Aram Temaram

11 0 0
                                    

Kepalaku pusing sekali sejak semalam. Bukan saja karena efek menangis yang sampai beringus dan ditertawai Furqon, tapi juga karena Bapak tidak pulang. Aku sudah menunggu sampai pukul dua pagi, tapi tidak ada suara motor atau minimal decit pagar yang didorong.

Tidurku pun tidak nyenyak, subuh-subuh aku melapor ke Ibu, tapi beliau bilang sesekali Bapak memang tidak pulang, jadi biarkan saja. Entah apa dibenak Ibu, aku tidak paham. Kalau bukan karena agenda zoom meeting perdanaku, mungkin aku akan memilih berkeliling kota mencarinya. Nomor teleponnya pun tidak bisa dihubungi.

Seketika rumah terasa tidak memberi rasa aman. Jadilah pagi-pagi ini aku meminta Ibu untuk menanyakan ke Furqon di mana kafe yang buka sedari pagi.

Beruntung, bukan aku pelanggan pertama. Seorang laki-laki berkaca mata sudah lebih dulu nongkrong di satu pojokan. Mata kami bertemu, yang tentu saja kemudian kubiarkan, walau pun harus kuakui dari balik kacamata pun warna matanya terlihat indah. Sebenarnya aku menyangsikan kalau dia seorang kustomer, bisa saja dia bos yang sedang memantau usahanya, kan? Tapi, ya apa salahnya mengunjungi sebuah kafe tepat saat baru buka?

Setelah memesan latte dan sandwich untuk sarapan, aku memilih duduk di salah satu meja bar yang menempel pada kaca dan menghadap ke jalanan. Sepertinya memang didesain untuk orang-orang yang datang sendiri sepertiku. Ada sebuah colokan di kolongnya, salah satu fitur penting yang kucari.

Masih ada waktu sebelum jam yang dijadwalkan, aku pun memeriksa kembali ruang obrolanku dengan oknum bernama Danureda yang dini hari tadi masih centang satu. Di mana orang ini saat aku sangat membutuhkannya?

Aku ada temen akuntan, tapi nggak punya nomornya.

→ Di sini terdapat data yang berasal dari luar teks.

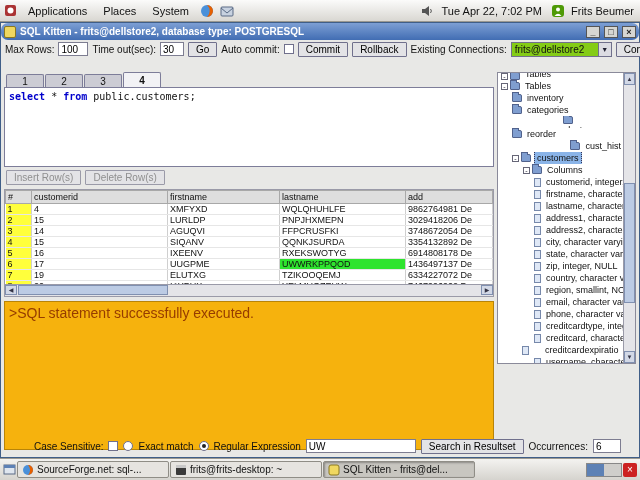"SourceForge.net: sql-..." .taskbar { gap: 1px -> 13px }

Tipikal mas Danu sekali, cerita panjang kali lebarku hanya ditanggapi bagian yang bersubstansi penting saja. Pertanda dia memang sibuk sekali.

Siapa? Orang mana?

Aku berkejaran dengan statusnya yang masih online, sedikit terharu karena warna checklist pesanku langsung berubah biru.

Adara, inget nggak? Kakel-mu jaman SMA.

Oh, mbak Dara, yang biasanya selalu bersama mbak Ella si mantan orang yang ditaksir mas Danu semasa putih abu-abu. Sayangnya, aku tidak punya waktu untuk menggodanya. Aku kembali mengetik secepat kilat.

Mas Danu emang nggak temenan di IG?

Terlambat. Sepertinya dia sudah offline, setauku memang dia sedang kunjungan lapangan di tempat yang susah sinyal. Argh, aku jadi geregetan sendiri. Menunggu balasan mas Danu semasa seperti ini bisa memakan kesabaran, belum lagi kesabaranku ini setipis kulit martabak.

Aku memutar otakku kembali, mencari siapa-siapa yang bisa kuhubungi. Nihil. Aku tidak merasa sedekat itu dengan seseorang untuk tiba-tiba menanyakan sesuatu. Hanya ada satu nama, Rantika, kesayanganku. Yah tapi, karena ini sudah jam kantor, berarti Rantika baru bisa diganggu di jam makan siang.

"Gimana ya, Tik, ya? Lo ada kenalan?" Aku sudah selesai dengan sesi zoom, dan berhasil menyicil 10% tugas pemograman. Gelas di hadapanku sudah ada dua, satu yang kosong bertumpukan dengan piring bekas sandwich yang datang sejam setelah aku pesan.

"Kenalan gue ya di daerah-daerah Surabaya ini lah. Lo masa nggak ada temen gitu di sana?"

"Ada. Tapi dah lama banget nggak di-waro, kan nggak enak ya dateng pas butuh doang."

"Lo juga nelpon gue baru ini ya setelah yang ngabarin kalo dah sampe rumah."

"Sorry sorry... ternyata work from home tetap makan energi ya, Tik. Justru gara-gara nggak ada rutinitas yang pasti, dan karena di rumah, jadi banyak banget urusan yang ngerusuh. Tiba-tiba jadi harus nge-handle banyak hal dan ketemu sama orang-orang baru, pusing banget."